Reading passage:
=== Section Start ===

The takeaway for founders: don’t treat AI as something your product team owns. It’s an organizational capability, and the companies that spread it widest will compound the fastest.


5. The technical co-founder challenge is going away

This was perhaps the most pointed thing Katchen said, and it landed.

“I have certainly over the last number of years met so many people who come to me and say, ‘Mike, I’d love to build a business. I want to build a software technology startup, but if only I had a technical co-founder I would do it, I would quit my job tomorrow, but I just can’t find that technical co-founder.’ That problem is going away.”

With AI, anyone with curiosity and drive can build a first version of a product. It might not scale to infinity, but the barrier that held back a generation of would-be founders is collapsing.

For anyone sitting on an idea, waiting for the right technical partner to appear: the moment Katchen is describing may already be here.


6. The hardest part is taking the first step

Katchen’s advice to aspiring Canadian entrepreneurs is worth repeating in full.

“Go for it. I believe that the hardest part of starting a business is taking that first step. No one knows what they’re doing, no one knows where it’s going to go or where it’s going to end up. When I was here [at CIX] ten years ago, I had a naive dream that we could do something really interesting and help people invest. I didn’t come from the industry, I was 24 or 25 years old.”

He described the engine of early-stage progress not as brilliance or perfect strategy, but as resourcefulness, the ability to keep making progress and building momentum, day after day.

“I think we in Canada desperately need more entrepreneurs. So please get at it.”


Mike Katchen was celebrated as the 2026 CIX Innovator of the Year at CIX Summit, powered by Elevate, on March 25, 2026 in Toronto.

=== Section End ===

Material provided:

=== Section Start ===

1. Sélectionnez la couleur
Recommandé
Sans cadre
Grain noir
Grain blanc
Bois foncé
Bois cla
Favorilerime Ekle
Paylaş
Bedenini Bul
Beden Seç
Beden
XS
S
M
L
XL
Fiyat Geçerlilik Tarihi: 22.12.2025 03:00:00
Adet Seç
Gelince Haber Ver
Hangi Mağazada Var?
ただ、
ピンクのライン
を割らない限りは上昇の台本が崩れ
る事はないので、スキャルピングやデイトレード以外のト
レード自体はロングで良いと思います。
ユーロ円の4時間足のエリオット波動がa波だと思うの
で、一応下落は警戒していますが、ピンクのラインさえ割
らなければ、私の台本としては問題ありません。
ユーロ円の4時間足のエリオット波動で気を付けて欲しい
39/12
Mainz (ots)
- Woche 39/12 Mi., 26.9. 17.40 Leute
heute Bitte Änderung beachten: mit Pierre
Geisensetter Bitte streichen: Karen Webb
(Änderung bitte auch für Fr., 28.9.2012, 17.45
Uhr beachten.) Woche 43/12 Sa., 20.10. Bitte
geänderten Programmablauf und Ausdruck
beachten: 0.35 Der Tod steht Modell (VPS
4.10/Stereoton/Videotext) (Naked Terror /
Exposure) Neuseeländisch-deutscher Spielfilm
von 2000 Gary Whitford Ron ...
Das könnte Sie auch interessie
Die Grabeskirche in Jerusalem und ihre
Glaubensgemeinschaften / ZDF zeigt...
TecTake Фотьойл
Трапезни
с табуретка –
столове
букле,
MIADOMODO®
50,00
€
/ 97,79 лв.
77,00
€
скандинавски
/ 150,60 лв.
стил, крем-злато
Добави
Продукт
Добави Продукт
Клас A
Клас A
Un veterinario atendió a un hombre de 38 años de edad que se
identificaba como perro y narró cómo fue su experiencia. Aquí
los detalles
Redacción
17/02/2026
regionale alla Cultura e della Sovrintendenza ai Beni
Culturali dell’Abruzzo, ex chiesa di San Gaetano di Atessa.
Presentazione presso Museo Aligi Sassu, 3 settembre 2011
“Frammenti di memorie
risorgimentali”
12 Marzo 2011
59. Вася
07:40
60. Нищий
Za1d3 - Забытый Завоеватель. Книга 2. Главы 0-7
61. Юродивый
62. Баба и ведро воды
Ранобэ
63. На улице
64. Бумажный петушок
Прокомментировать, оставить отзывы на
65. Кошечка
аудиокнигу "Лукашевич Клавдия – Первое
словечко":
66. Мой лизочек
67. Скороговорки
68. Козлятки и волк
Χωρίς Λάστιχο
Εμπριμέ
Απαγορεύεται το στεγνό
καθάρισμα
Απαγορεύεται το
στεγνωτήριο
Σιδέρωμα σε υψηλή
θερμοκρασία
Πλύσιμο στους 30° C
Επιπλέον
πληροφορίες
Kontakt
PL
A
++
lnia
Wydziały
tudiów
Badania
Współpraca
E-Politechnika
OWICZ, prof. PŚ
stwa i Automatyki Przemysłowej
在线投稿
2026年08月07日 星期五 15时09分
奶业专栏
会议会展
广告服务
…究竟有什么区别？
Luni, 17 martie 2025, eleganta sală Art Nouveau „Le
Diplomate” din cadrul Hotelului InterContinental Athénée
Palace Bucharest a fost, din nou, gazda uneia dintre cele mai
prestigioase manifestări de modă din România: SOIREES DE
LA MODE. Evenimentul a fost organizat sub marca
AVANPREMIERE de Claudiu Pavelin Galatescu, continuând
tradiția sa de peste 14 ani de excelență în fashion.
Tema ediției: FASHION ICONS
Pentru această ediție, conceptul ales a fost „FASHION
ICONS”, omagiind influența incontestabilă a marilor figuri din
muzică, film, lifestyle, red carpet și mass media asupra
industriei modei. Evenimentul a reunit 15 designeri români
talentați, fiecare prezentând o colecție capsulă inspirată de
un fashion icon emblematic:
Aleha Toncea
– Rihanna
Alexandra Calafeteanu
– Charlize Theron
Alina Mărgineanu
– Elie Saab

=== Section End ===

Tasks:
[A] Why, according to the piece on Mike Katchen, is the technical co-founder challenge going away?
[B] Can you rewrite the records starting at their first line and ending at the line containing "らなければ、私の台本としては問題ありません。", changing "Recommandé" to "Suggéré" and leaving everything else the same?
The text and the records have nothing to do with each other.

Answers to the tasks:
[A] With AI, anyone with curiosity and drive can now build a first version of a product. That version might not scale to infinity, but the barrier that held back a generation of would-be founders is collapsing.

[B]
1. Sélectionnez la couleur
Suggéré
Sans cadre
Grain noir
Grain blanc
Bois foncé
Bois cla
Favorilerime Ekle
Paylaş
Bedenini Bul
Beden Seç
Beden
XS
S
M
L
XL
Fiyat Geçerlilik Tarihi: 22.12.2025 03:00:00
Adet Seç
Gelince Haber Ver
Hangi Mağazada Var?
ただ、
ピンクのライン
を割らない限りは上昇の台本が崩れ
る事はないので、スキャルピングやデイトレード以外のト
レード自体はロングで良いと思います。
ユーロ円の4時間足のエリオット波動がa波だと思うの
で、一応下落は警戒していますが、ピンクのラインさえ割
らなければ、私の台本としては問題ありません。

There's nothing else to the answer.